A block of mass 2 kg is placed on inclined rough surface AC (as shown in figure) of coefficient of friction $\mathrm{\mu }$. If g = 10 ms^-2, the net force (in N) on the block will be :

Consider a block of mass 2 kg placed on an inclined rough surface AC. The coefficient of friction for the surface is given as μ = 1/3. We need to calculate the net force acting on the block.

Since the block of mass 2 kg is placed on an inclined rough surface AC, two main forces act on it: the component of gravitational force along the incline and the frictional force opposing the motion.
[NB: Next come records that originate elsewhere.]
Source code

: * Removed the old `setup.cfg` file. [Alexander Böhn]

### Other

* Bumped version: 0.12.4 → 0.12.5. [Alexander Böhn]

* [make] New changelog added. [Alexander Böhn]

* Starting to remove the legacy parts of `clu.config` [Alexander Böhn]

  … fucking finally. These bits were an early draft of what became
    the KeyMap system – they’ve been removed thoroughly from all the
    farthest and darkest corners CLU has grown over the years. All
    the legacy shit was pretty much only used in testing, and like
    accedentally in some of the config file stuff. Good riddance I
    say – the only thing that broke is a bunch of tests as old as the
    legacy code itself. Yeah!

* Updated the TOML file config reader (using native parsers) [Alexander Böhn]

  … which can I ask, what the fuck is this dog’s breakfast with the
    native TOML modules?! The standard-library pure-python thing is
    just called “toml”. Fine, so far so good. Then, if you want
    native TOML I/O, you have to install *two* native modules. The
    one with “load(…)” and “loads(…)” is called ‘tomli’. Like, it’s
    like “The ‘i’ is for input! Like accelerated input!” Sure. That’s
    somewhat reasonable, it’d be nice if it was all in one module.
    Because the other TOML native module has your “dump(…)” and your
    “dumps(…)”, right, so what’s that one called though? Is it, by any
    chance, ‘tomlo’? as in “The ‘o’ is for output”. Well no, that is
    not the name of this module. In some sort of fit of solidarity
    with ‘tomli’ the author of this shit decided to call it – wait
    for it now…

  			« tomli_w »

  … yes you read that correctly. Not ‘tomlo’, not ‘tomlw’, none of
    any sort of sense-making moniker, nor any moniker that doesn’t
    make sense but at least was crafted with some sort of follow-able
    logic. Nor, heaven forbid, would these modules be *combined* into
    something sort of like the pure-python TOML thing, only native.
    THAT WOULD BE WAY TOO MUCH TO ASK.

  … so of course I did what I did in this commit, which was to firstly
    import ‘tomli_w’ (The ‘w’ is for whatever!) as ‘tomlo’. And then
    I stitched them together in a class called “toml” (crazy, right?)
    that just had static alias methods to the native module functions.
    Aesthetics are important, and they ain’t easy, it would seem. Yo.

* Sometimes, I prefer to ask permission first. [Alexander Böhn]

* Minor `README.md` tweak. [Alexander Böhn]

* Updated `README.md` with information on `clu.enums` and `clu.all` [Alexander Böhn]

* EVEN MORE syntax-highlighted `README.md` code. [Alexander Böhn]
The gravitational force component is calculated as:

F = mg sin 30°

The frictional force opposing the motion is calculated as:

Friction Force = μmg cos 30°

Since the block of mass 2 kg is placed on an inclined rough surface AC, the net force acting on the block can be calculated by subtracting the frictional force from the gravitational component:

Net Force (F) = mg sin 30° - μmg cos 30°

Substituting the given values:

F = (2)(10)(1/2) - (1/3)(2)(10)(√3/2)

Simplifying the calculations:

F = 10 - (10√3 / 3)

Since √3 ≈ 1.732, the calculation becomes:

F = 10 - (10 × 1.732 / 3)

F = 10 - 5.77

F ≈ 0

Therefore, when a block of mass 2 kg is placed on an inclined rough surface AC, the net force acting on the block becomes zero. This implies that the block will remain in equilibrium without any net movement.

To conclude, a block of mass 2 kg placed on an inclined rough surface AC experiences a net force of zero due to the balance between the gravitational component and the frictional force.